Le lien de l’homme à la biosphère s’est fait par l’entremise de son agriculture et de son industrie. L’ensemble des processus qui en découlent, doit être inséré dans le schéma d’ensemble représentant la dynamique de la biosphère afin de rendre compte des impacts typiquement anthropiques de nos activités sur la nature. De la biosphère, les hommes tirent l’énergie et les matières premières dont ils ont besoin. Ils y rejettent des quantités considérables de déchets dont peu sont enfouis dans les sédiments. Tant que la nature renouvelait les prélèvements que nous y effectuions, il y avait équilibre. La démographie et les progrès technologiques (à ne pas confondre avec la science) ont entraîné un extractivisme forcené duquel résulte un épuisement de la nature. Les matières premières essentielles au développement d’une société agréable et confortable viendront un jour à manquer à cause d’un gigantesque gaspillage. Enfin, nous ne savons plus comment traiter nos déchets qui s’accumulent puisque la biosphère ne peut plus ni les assimiler ni les recycler. Les cycles bio-géo-chimiques dans leur ensemble risquent des perturbations préjudiciables que nous serons certainement amenés à regretter amèrement.
On ne pourra comprendre la biosphère sans y inclure les structures complexes de la société humaine. Le temps d’un cycle bio-géo-chimique peut varier selon l’élément considéré, d’une minute au million d’années. Il faut en tenir compte comme facteur limitant : les quantités sont finies et doivent être recyclées. Le flux d’énergie, que nous procure le soleil, peut être considérée comme à peu près constante et éternelle. Il nous faut donc composer avec cette quantité tout de même limitée par l’incidence de l’atmosphère et de la terre, une partie du rayonnement solaire se perd à jamais dans l’espace.
On peut comparer le fonctionnement cyclique de la société humaine (production, distribution, consommation et gestion des biens) à celui de la biosphère. L’homme y joue à la fois le rôle de producteur et de consommateur, de proie et de prédateur malheureusement. Le flux d’énergie, initiée par son emprunt à la biosphère sous forme animale et végétale, y circule sous forme de biens, de services et de travail.
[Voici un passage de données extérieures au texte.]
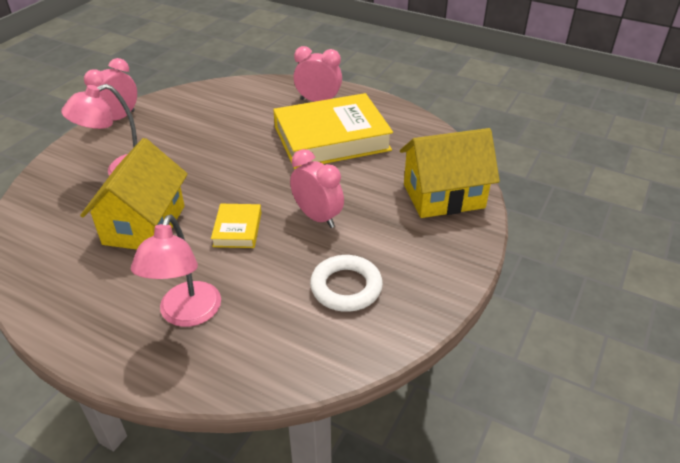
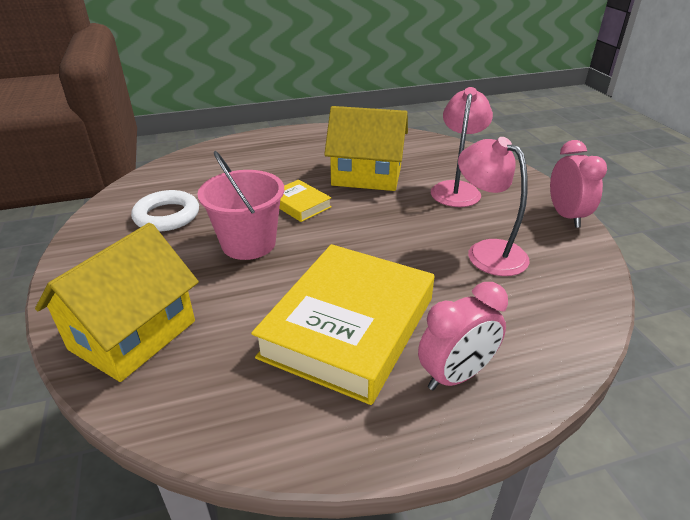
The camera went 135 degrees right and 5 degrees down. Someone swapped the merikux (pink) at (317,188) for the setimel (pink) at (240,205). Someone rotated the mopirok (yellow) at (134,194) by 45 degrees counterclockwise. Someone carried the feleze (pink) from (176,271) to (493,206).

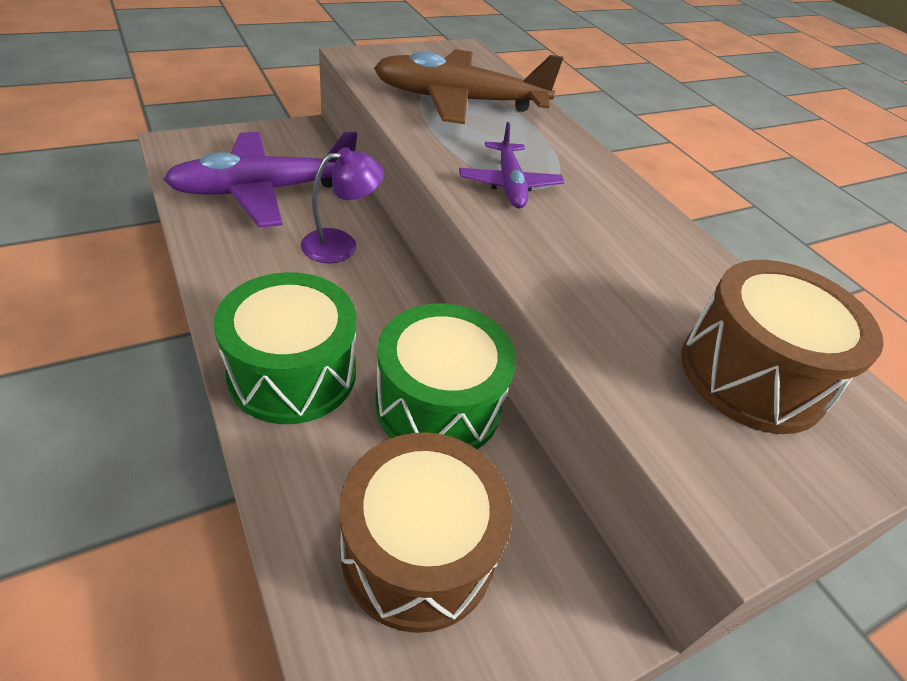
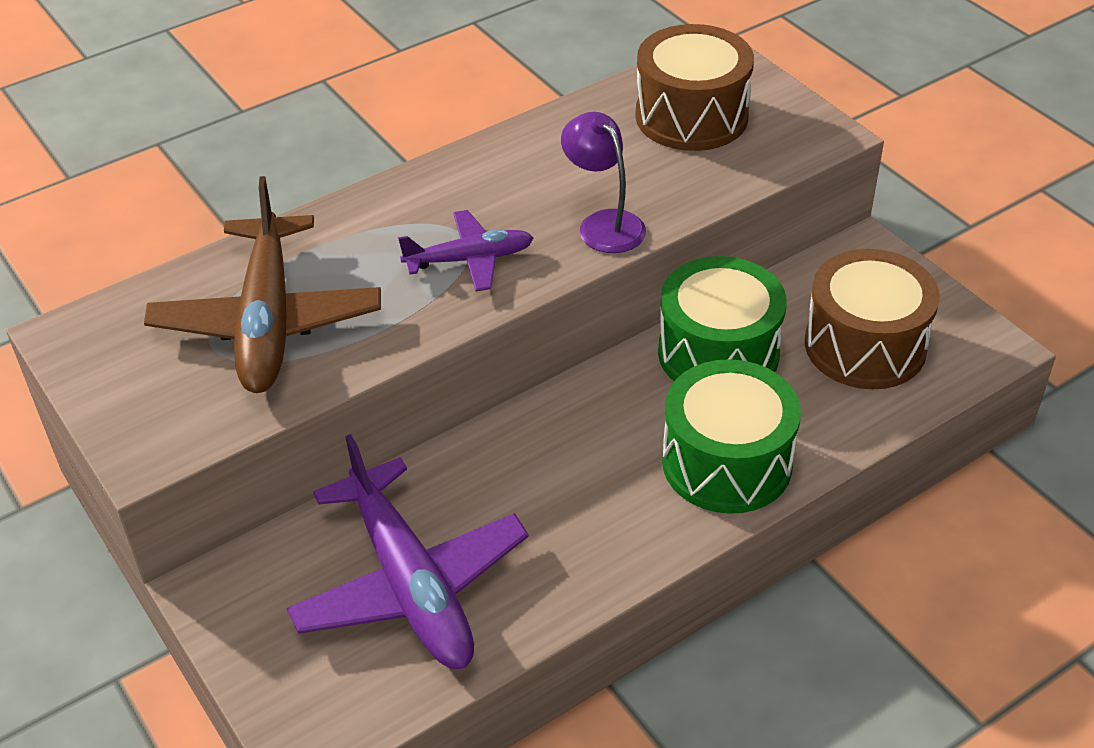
The camera went 90 degrees left and 0 degrees up. Someone carried the feleze (purple) from (342,205) to (603,182).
Couplé à ce flux et en sens inverse, le flux monétaire permet une mise en relation plus sophistiquée que ne peut être un système de troc car, en émancipant du temps et de l’espace, il permet des échanges à tous niveaux (Lire l’Anti-manuel d’économie de Bernard Maris).
Au lieu d’être basé sur le recyclage permanent des matériaux, l’équilibre de cette machinerie humaine repose actuellement sur la construction de réservoirs dans lesquels s’entassent les produits (capital, savoir) d’un pillage planétaire effectué en règle par les pays riches. l’économie, si elle était réellement au service de tous, devrait tenir compte des avancées cognitives faites dans le domaine de l’écologie depuis une vingtaine d’années, elle y gagnerait en philosophie. Une autre gestion des ressources plus solidaire et plus responsable pourrait être proposée où chacun serait comme le propriétaire de ce lieu commun qu’est la Terre.